New technologies inspire new approaches to teaching, and the Web has made a huge impact in this area. Formal education has adopted new approaches including the use of Virtual Learning Environments (VLEs), e-Porfolios, and Massive Open Online Courses (MOOCs) which support new blended learning methods. Course materials, formative assessments, lecture recordings (including video, audio and synchronised slides), and assignment information and submission form the backbone of VLEs used in most educational institutions. In addition, many institutions encourage their students to develop their own ePortfolios – a self-edited collection of coursework, blog posts and other educational activity that reflects the students’ progress, experience and knowledge gained during their time at a university of college. These are often integrated with (although kept separate from) the more formal VLE, and the institutions’ Careers Service and used as an addition to a students’ Higher Education Achievement Record.

VLEs are primarily used to support ‘bricks and mortar’ educational, they are not viewed as a replacement for class-based learning, but are ‘blended’ with traditional methods. MOOCs on the other hand appear to be heralding a paradigm shift in the delivery of formal learning. This relatively new web-based form of distance learning emerged in 2008 and has its antecedents in Open Educational Resources initiatives. MOOCs typically provide opportunities for an unlimited number of learners to experience a short college or university level module (normally around 6 weeks in length), delivered using synchronous and asynchronous tutorials, web-based video, readings and quizzes. At the end of the course learners are required to produce some form of relevant feedback that demonstrates their achievement, which is then assessed by their course peers or course tutors.

5. Openness

The early decision to open Web technologies for all was inspired by research sharing practices in academia, and as the Web has developed it has been used as a platform for sharing ideas, research and teaching. Open Access to research papers that have traditionally published by academic journals and available at a high premium, has the potential to transform learning and research. Making academic research available to everyone via the Web provides opportunities for wider access to learning for the poor and those living in rural areas, and improves the uptake of research outputs.

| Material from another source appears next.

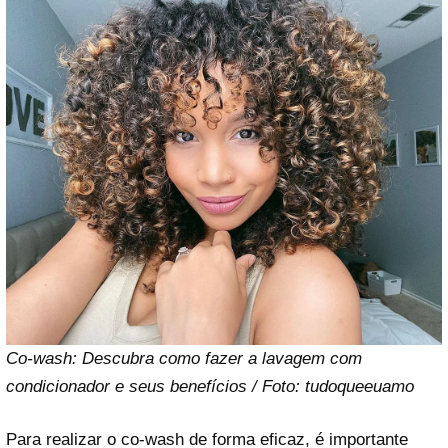
Co-wash: Descubra como fazer a lavagem com
condicionador e seus benefícios
/ Foto: tudoqueeuamo
Para realizar o co-wash de forma eficaz, é importante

Similarly Open Educational Resource initiatives are providing opportunities for teachers to share teaching materials, allowing others to reuse and repurpose content. Issues regarding ownership of content have been overcome in many instances through the use of Creative Commons licenses – a scheme that allows content owners to clearly show how they would like others to use their material.

The increasing ubiquity of Web technologies combined with the culture of openness promoted by its founders of the Web, and increasing availability of low cost Web-enabled devices are transforming opportunities for learning and teaching, and are changing the way education is perceived. Despite inequality of access, the ‘digital divide’ and ‘web literacies’, the opportunities for accessing education are greater today largely due to the Web.